On Tue, Mar 17, 2026 at 02:25:29PM +0100, David Hildenbrand (Arm) wrote:
> On 2/22/26 09:48, Gregory Price wrote:
> > Topic type: MM
> 
> Hi Gregory,
> 
> stumbling over this again, some questions whereby I'll just ignore the
> compressed RAM bits for now and focus on use cases where promotion etc
> are not relevant :)

A more concrete example up your alley:

I've since been playing with a virtio-net private node.

Normally cloud-hypervisor VMs with virtio-net can't be subject to KSM
because the entire boot region gets marked shared.  If virtio-net has
its own private node / region separate from the boot region, the boot
region is now free to be subject to KSM.

I may have that up as an example sometime before LSF, but i need to
clean up some networking stack hacks i've made to make it work.

> > 
> > N_MEMORY_PRIVATE is all about isolating NUMA nodes and then punching
> > explicit holes in that isolation to do useful things we couldn't do
> > before without re-implementing entire portions of mm/ in a driver.
> 
> Just to clarify: we don't currently have any mechanism to expose, say,
> SPM/PMEM/whatsoever to the buddy allocator through the dax/kmem driver
> and *not* have random allocations end up on it, correct?
>
> Assume we online the memory to ZONE_MOVABLE, still other (fallback)
> allocations might end up on that memory.
> 

Correct, when you hotplug memory into a node, it's a free for all.
Fallbacks are going to happen.

I see you saw below that one of the extensions is removing the nodes
from the fallback list.  That is part one, but it's insufficient to
prevent complete leakage (someone might iterate over the nodes-possible
list and try migrating memory).

> How would we currently handle something like that? (do we have drivers
> for that?
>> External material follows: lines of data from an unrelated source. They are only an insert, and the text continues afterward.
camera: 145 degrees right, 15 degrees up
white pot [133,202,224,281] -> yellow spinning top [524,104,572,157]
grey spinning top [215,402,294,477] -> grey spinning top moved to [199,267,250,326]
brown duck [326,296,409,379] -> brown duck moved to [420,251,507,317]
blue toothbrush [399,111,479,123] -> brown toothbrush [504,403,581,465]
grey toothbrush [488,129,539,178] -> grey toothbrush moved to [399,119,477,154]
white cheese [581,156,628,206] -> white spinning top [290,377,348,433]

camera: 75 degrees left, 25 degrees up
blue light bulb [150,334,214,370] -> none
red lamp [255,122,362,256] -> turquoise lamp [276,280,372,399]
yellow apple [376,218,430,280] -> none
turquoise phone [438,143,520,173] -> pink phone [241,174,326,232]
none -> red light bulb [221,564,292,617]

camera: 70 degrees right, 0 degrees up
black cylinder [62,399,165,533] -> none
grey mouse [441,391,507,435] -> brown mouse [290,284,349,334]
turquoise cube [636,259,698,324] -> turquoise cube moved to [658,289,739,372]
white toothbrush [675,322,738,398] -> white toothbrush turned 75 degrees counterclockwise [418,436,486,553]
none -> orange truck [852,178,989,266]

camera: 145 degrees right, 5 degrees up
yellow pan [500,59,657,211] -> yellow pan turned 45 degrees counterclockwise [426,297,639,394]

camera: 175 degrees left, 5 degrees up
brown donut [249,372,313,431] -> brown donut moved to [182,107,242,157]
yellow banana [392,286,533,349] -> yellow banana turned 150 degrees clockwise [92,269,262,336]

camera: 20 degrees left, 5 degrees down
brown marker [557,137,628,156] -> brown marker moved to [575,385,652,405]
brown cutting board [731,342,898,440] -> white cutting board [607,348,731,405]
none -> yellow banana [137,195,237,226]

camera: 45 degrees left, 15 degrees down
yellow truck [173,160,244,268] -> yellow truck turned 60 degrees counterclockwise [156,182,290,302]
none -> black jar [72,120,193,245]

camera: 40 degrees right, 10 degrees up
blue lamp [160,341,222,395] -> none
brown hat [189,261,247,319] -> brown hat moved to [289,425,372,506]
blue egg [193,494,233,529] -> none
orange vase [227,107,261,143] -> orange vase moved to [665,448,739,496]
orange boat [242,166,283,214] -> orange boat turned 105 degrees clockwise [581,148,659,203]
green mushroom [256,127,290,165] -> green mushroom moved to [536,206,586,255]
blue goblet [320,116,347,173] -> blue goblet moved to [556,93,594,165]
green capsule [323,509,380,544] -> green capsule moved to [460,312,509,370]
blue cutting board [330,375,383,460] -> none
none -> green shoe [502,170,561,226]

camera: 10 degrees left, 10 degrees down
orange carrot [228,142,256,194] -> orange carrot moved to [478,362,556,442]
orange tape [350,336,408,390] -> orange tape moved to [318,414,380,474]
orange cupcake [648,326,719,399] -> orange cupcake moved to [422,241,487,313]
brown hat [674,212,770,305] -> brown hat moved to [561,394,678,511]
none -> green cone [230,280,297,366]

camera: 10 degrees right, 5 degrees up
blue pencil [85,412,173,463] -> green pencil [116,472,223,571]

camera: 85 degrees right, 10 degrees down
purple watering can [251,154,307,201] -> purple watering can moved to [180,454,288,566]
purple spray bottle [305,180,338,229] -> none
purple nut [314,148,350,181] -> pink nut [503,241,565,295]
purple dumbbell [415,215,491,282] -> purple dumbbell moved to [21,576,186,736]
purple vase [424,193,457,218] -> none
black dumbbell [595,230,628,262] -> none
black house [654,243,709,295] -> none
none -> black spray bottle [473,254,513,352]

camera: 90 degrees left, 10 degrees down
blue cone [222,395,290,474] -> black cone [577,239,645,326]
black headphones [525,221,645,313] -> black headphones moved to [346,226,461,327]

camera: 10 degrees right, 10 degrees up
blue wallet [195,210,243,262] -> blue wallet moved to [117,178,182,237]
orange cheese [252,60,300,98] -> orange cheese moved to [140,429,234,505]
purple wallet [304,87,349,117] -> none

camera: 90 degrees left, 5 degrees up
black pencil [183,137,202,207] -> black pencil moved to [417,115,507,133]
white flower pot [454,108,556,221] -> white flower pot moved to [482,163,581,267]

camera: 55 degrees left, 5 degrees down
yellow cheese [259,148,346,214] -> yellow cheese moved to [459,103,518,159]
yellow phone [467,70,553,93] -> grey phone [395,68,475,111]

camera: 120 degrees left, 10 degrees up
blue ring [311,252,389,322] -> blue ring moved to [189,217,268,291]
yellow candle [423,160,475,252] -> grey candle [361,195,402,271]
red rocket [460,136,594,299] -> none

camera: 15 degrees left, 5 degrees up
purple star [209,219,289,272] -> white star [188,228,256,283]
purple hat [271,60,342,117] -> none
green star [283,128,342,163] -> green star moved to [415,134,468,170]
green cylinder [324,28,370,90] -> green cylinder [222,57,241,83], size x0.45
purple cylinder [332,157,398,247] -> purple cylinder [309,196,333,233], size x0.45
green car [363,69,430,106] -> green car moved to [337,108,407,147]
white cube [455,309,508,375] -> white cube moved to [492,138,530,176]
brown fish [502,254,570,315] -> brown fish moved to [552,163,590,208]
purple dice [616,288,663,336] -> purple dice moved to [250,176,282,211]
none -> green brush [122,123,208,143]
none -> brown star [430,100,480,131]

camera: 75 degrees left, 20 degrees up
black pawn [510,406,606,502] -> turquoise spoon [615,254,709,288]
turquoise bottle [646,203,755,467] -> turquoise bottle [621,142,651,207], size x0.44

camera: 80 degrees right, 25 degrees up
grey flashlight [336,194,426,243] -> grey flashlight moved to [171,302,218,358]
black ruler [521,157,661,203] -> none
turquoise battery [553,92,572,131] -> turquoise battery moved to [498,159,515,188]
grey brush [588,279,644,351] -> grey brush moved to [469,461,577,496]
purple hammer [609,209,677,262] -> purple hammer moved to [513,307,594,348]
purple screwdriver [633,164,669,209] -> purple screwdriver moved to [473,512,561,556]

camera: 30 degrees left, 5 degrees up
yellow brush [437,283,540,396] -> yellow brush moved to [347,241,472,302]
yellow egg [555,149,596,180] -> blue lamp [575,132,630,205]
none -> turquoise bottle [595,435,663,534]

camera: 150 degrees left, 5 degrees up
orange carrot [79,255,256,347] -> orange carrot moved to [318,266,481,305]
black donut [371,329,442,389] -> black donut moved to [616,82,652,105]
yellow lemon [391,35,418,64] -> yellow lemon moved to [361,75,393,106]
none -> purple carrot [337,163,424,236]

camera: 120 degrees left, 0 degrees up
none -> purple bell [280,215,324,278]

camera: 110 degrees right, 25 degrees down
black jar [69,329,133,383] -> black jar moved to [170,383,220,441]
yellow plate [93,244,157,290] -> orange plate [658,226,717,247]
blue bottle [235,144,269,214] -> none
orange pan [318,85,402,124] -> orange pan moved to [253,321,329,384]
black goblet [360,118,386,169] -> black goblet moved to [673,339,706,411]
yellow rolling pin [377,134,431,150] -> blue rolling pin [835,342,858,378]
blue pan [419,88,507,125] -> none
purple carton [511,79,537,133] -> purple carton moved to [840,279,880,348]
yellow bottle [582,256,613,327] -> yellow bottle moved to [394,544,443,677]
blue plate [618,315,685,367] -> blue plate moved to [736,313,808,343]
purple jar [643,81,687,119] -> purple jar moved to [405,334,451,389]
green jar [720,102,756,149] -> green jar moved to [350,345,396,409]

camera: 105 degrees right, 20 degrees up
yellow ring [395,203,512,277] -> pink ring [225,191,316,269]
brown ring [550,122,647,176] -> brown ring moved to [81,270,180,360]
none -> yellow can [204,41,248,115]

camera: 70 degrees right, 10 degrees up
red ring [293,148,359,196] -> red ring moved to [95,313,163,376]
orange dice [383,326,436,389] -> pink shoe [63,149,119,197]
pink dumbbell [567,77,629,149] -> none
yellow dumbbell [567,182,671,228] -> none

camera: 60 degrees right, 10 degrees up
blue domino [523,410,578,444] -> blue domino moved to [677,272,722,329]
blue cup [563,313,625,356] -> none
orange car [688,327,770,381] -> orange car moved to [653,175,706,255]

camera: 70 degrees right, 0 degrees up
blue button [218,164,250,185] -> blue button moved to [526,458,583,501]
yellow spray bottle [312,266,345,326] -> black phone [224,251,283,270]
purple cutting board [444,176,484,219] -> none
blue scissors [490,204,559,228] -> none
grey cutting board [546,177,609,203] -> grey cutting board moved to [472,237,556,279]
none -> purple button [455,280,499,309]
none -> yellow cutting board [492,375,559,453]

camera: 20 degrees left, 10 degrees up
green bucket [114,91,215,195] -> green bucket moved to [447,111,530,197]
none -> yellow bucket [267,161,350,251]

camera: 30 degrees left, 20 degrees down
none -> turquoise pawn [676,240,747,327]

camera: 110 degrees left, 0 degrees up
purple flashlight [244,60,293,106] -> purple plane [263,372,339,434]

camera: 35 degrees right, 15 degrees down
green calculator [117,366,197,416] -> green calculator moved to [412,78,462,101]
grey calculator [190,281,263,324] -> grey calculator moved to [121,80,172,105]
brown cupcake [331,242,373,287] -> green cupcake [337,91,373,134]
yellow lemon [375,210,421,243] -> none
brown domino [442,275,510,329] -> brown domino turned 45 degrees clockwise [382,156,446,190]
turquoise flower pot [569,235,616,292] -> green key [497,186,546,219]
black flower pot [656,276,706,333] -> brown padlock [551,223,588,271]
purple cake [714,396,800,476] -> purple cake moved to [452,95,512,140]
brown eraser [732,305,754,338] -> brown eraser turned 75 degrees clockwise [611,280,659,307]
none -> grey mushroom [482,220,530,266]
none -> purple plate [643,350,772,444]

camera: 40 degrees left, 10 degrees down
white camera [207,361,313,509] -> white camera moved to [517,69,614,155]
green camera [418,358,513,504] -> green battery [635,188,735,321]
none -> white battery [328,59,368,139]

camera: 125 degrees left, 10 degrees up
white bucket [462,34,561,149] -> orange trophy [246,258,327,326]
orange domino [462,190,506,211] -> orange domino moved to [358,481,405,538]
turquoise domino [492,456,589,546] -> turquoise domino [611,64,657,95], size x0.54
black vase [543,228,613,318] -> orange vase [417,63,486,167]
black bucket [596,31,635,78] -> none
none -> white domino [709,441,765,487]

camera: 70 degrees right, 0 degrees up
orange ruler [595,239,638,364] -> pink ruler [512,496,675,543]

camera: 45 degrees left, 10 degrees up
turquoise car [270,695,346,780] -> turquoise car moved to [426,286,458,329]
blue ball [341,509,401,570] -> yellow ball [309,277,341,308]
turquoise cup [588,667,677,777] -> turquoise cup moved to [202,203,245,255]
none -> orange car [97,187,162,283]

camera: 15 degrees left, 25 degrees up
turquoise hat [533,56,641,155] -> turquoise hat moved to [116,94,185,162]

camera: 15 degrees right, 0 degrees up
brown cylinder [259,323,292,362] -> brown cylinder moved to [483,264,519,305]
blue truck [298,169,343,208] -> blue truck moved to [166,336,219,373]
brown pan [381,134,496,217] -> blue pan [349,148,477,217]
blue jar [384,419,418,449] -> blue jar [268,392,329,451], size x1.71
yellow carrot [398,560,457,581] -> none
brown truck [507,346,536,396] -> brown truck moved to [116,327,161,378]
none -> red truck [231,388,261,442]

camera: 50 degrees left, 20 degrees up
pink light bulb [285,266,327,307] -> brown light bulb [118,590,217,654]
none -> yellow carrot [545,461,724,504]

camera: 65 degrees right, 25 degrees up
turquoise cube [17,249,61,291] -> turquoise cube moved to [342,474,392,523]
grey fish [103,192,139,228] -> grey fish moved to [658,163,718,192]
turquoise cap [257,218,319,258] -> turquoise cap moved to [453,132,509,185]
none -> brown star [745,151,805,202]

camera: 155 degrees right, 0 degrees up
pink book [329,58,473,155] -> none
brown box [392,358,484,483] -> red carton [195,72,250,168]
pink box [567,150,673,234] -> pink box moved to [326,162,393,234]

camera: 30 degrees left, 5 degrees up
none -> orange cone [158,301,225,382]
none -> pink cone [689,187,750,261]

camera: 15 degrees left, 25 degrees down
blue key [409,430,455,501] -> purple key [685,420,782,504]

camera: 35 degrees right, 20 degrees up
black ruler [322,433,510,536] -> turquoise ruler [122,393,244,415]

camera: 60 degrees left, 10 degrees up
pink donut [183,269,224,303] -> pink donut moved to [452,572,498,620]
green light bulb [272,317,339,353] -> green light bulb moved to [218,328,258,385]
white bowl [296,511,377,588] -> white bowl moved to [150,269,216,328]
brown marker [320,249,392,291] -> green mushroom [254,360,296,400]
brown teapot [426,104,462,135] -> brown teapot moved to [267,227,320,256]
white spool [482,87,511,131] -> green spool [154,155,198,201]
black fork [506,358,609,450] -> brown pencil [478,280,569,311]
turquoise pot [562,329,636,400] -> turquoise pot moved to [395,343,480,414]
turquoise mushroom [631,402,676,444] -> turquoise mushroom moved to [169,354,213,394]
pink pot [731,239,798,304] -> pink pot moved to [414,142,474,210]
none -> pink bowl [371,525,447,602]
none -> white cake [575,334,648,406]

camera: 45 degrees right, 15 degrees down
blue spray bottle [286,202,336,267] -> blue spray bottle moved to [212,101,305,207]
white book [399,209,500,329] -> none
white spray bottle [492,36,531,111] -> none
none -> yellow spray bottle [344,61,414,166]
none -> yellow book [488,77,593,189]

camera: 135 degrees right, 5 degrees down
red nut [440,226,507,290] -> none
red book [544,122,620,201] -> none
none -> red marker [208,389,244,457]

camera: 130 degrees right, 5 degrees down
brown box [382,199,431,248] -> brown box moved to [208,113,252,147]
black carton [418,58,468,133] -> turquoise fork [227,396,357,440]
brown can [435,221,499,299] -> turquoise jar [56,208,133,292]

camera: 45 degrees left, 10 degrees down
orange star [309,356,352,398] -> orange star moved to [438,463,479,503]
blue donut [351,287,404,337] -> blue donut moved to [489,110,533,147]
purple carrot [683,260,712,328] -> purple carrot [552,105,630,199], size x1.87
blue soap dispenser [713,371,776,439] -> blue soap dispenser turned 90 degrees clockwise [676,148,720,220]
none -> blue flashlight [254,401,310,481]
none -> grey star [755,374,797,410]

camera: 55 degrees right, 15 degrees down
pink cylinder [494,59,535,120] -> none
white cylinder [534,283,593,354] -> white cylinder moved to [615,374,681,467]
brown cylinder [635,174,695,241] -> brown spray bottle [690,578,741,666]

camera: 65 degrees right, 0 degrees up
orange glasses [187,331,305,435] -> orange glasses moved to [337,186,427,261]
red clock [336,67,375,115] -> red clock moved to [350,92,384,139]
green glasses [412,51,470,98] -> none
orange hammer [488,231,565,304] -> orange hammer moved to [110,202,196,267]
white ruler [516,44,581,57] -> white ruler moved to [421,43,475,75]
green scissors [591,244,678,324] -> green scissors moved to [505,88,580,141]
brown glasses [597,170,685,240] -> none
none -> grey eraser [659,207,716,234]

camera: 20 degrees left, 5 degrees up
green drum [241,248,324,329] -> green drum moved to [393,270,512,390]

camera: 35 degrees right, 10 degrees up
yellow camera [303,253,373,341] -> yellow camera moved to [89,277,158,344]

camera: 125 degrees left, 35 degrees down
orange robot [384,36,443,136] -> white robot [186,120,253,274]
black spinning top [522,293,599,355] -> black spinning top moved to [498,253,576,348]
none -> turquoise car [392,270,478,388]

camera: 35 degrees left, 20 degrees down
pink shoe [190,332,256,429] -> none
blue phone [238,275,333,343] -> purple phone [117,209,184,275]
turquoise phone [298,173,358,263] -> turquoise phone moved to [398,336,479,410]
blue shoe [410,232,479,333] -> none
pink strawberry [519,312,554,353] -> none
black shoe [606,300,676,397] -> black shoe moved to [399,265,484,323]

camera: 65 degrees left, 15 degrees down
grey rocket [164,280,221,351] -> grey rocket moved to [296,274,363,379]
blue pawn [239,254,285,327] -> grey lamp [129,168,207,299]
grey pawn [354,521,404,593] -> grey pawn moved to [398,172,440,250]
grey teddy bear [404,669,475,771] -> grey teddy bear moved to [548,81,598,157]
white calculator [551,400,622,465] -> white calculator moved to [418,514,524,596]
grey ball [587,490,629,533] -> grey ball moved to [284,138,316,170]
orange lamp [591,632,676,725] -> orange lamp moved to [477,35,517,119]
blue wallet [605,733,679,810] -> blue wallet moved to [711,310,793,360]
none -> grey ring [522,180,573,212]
I'd assume that drivers would only migrate some user memory to
> ZONE_DEVICE memory.)
> 
> Assuming we don't have such a mechanism, I assume that part of your
> proposal would be very interesting: online the memory to a
> "special"/"restricted" (you call it private) NUMA node, whereby all
> memory of that NUMA node will only be consumable through
> mbind() and friends.
> 

Basically the only isolation mechanism we have today is ZONE_DEVICE.

Either via mbind and friends, or even just the driver itself managing it
directly via alloc_pages_node() and exposing some userland interface.

You can imagine a network driver providing an ioctl for a shared buffer
or a driver exposing a mmap'able file descriptor as the trivial case.

> Any other allocations (including automatic page migration etc) would not
> end up on that memory.

One of the complications of exposing this memory via mbind is that
mempolicy.c has a lot of migration mechanics, just to name two:

  - migrate on mbind
  - cpuset rebinds

So for a completely solution you need to support migration if you
support mempolicy.  But with the callbacks, you can control how/when
migration occurs.

tl;dr: many of mm/'s services are actually predicated on migration
support, so you have to manage that somehow.

> 
> Thinking of some "terribly slow" or "terribly fast" memory that we don't
> want to involve in automatic memory tiering, being able to just let
> selected workloads consume that memory sounds very helpful.
> 
> 
> (wondering if there could be some way allocations might get migrated out
> of the node, for example, during memory offlining etc, which might also
> not be desirable)
> 

in the NP_OPS_MIGRATION patch, this gets covered.

I'm not sure the NP_OPS_* pattern is what we actually want, it's just
what i came up with to make it clear what's being enabled.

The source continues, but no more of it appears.